Quote the passage of the Havanese forum thread starting at "## dboudreau (Jan" and ending at "a small dog.".

DOCUMENT SECTION:
——

Welcome Shada - hope you become a Hav owner soon!! You will learn just about all you need to on this forum. Good Luck.
Laurie


----------



## dboudreau (Jan 12, 2007)

Welcome Shada; Good luck in your search for the perfect dog to love. I too have always had large dogs until now. I love the portablilty of a small dog.


----------



## juliav (Nov 21, 2006)

Hi Shada and welcome, 

I have always been (and still am, just look at my siggie) a large dog person, but caught a Havanese bug when I saw a picture of one and fell in love. I did a lot of research and just knew beyond the shadow of the doubt that this was the only small dog for me. I did consider the Maltese and they are very pretty, but the standard is 4 to 6 pounds with 7 being tops and I wanted a sturdier dog to go with my Poodles. Even though I love all the gorgeous colors that the Havanese come in, my daughter only wanted a white (actually cream) one, period.  She is of a firm believe that there is nothing prettier than a fluffy white dog. 

Good luck with your quest for a little companion.


----------



## Shada (Feb 4, 2007)

juliav said:


> Hi Shada and welcome,
> 
> I have always been (and still am, just look at my siggie) a large dog person, but caught a Havanese bug when I saw a picture of one and fell in love. I did a lot of research and just knew beyond the shadow of the doubt that this was the only small dog for me. I did consider the Maltese and they are very pretty, but the standard is 4 to 6 pounds with 7 being tops and I wanted a sturdier dog to go with my Poodles. Even though I love all the gorgeous colors that the Havanese come in, my daughter only wanted a white (actually cream) one, period.  She is of a firm believe that there is nothing prettier than a fluffy white dog.
> 
> Good luck with your quest for a little companion.


You have beautiful dogs!

——

INFORMATION SUPPLIED:
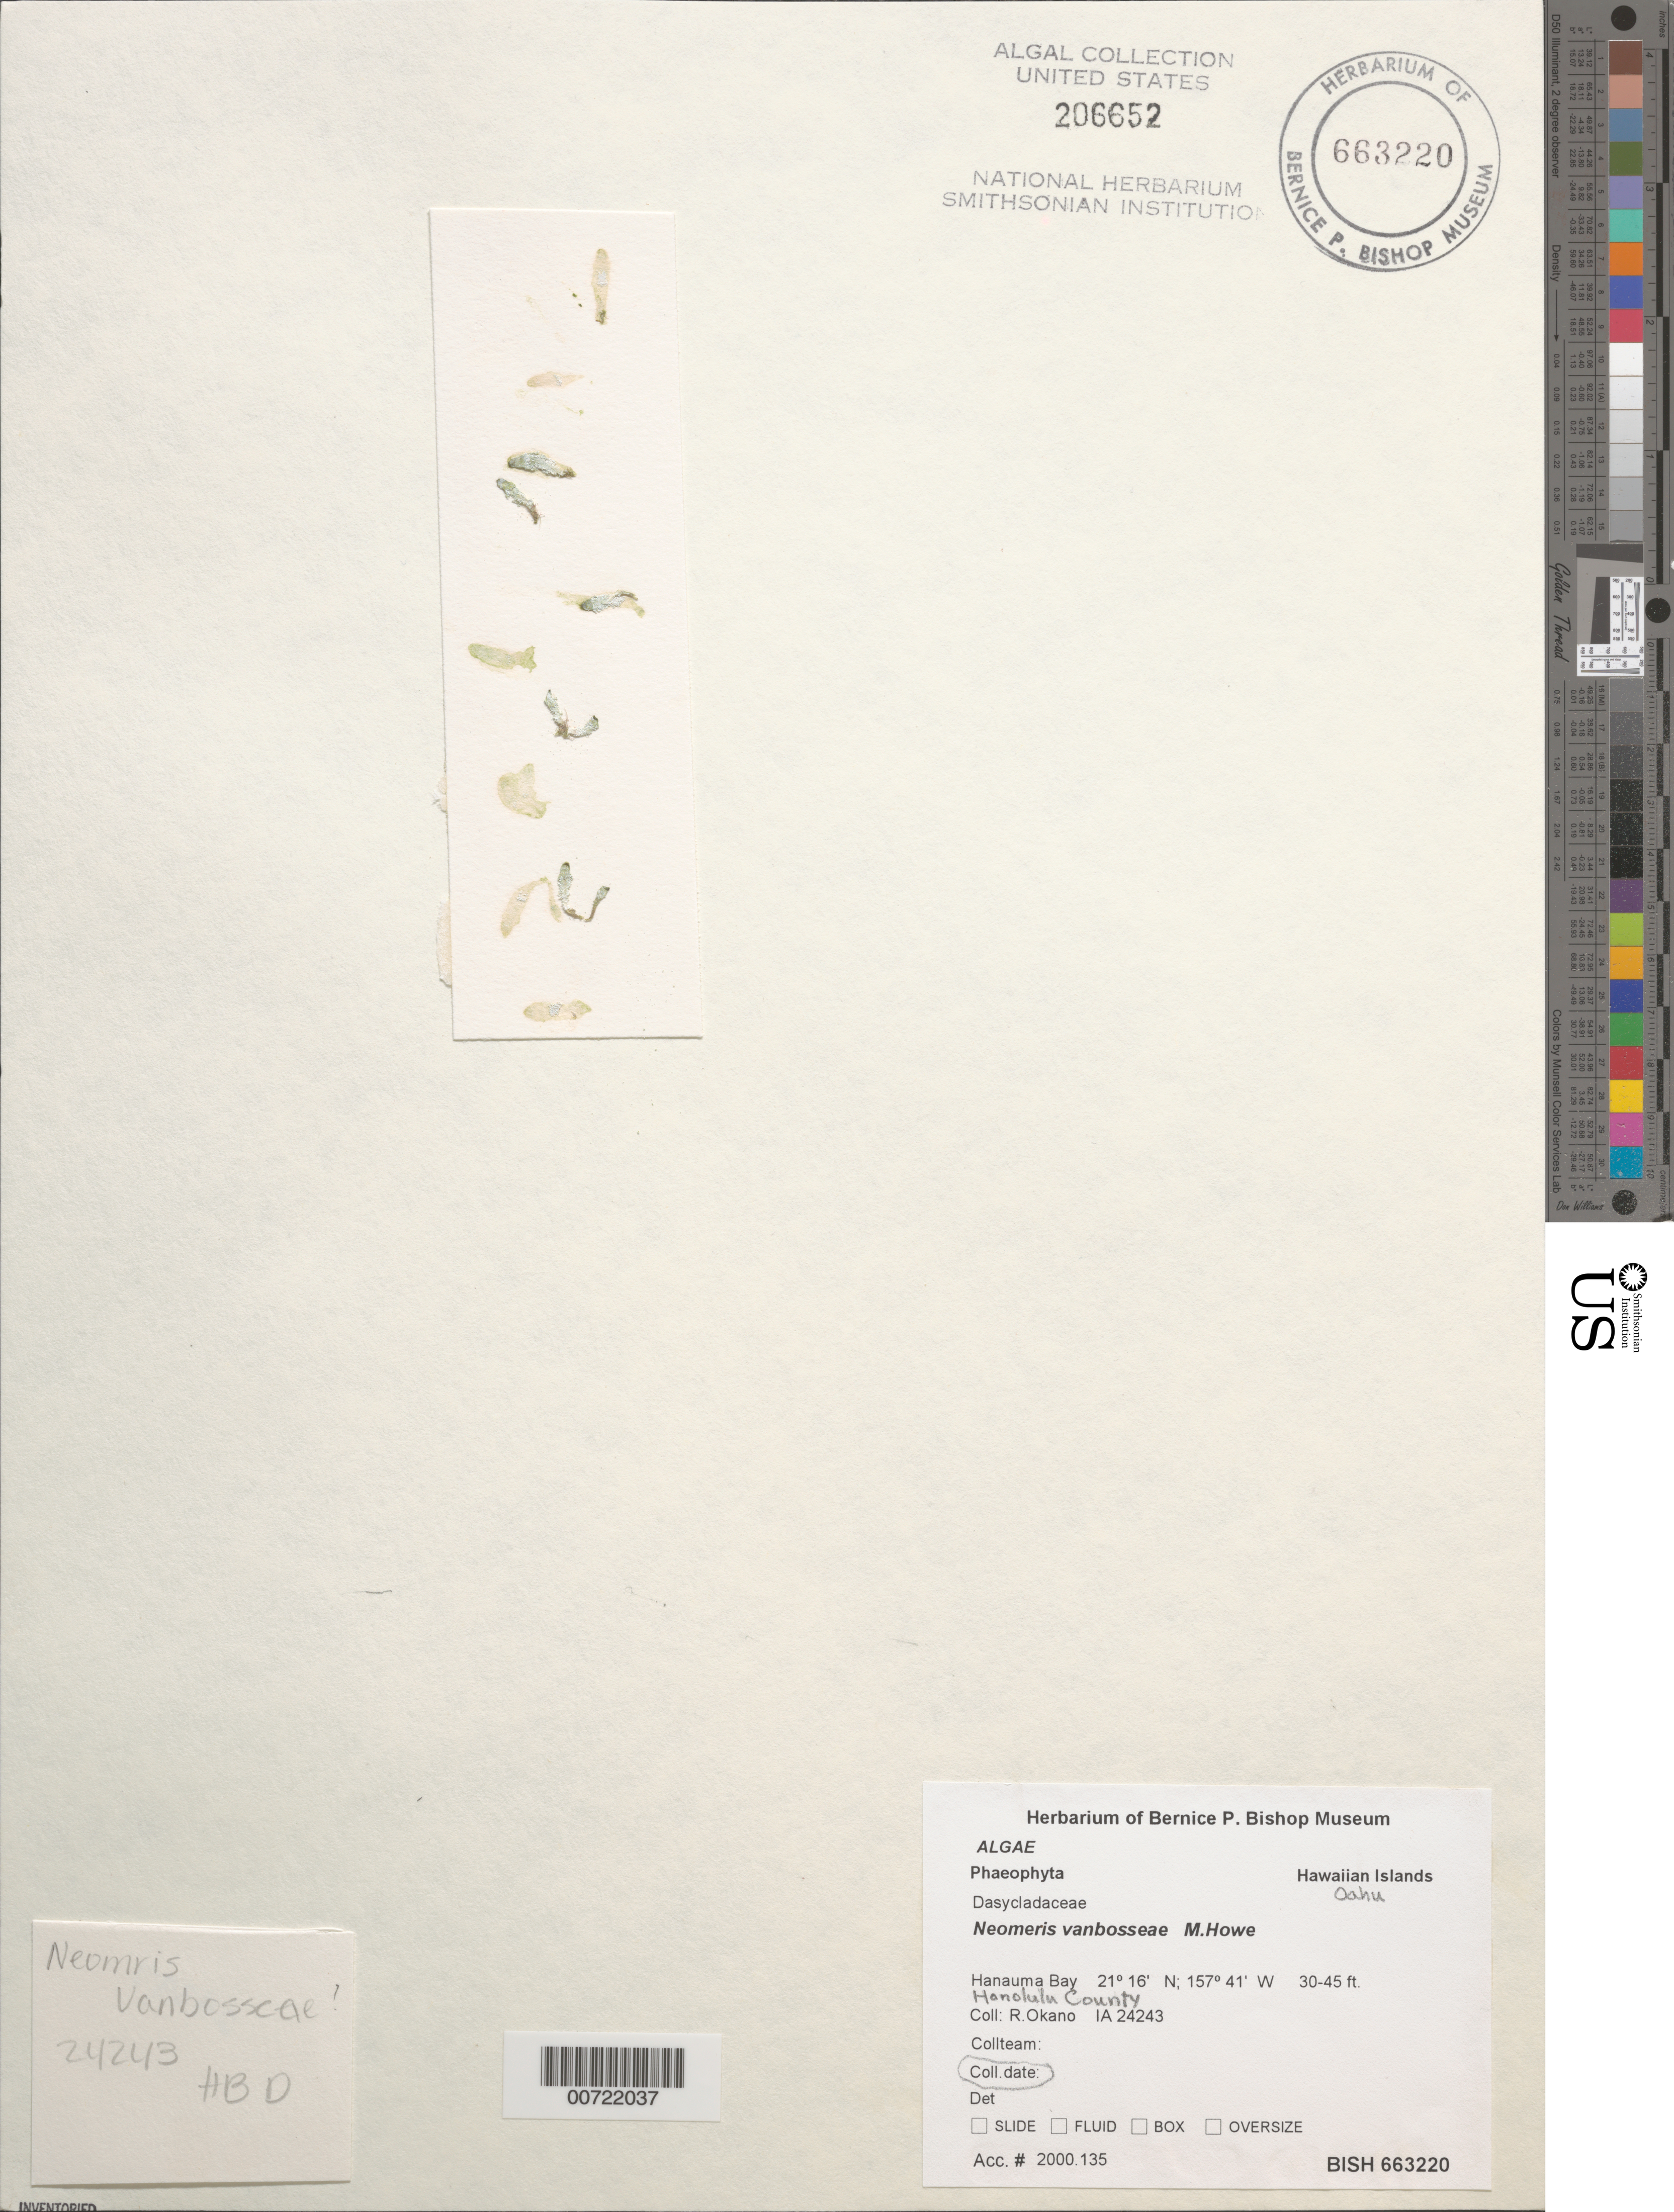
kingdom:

——

IN RESPONSE:
## dboudreau (Jan 12, 2007)

Welcome Shada; Good luck in your search for the perfect dog to love. I too have always had large dogs until now. I love the portablilty of a small dog.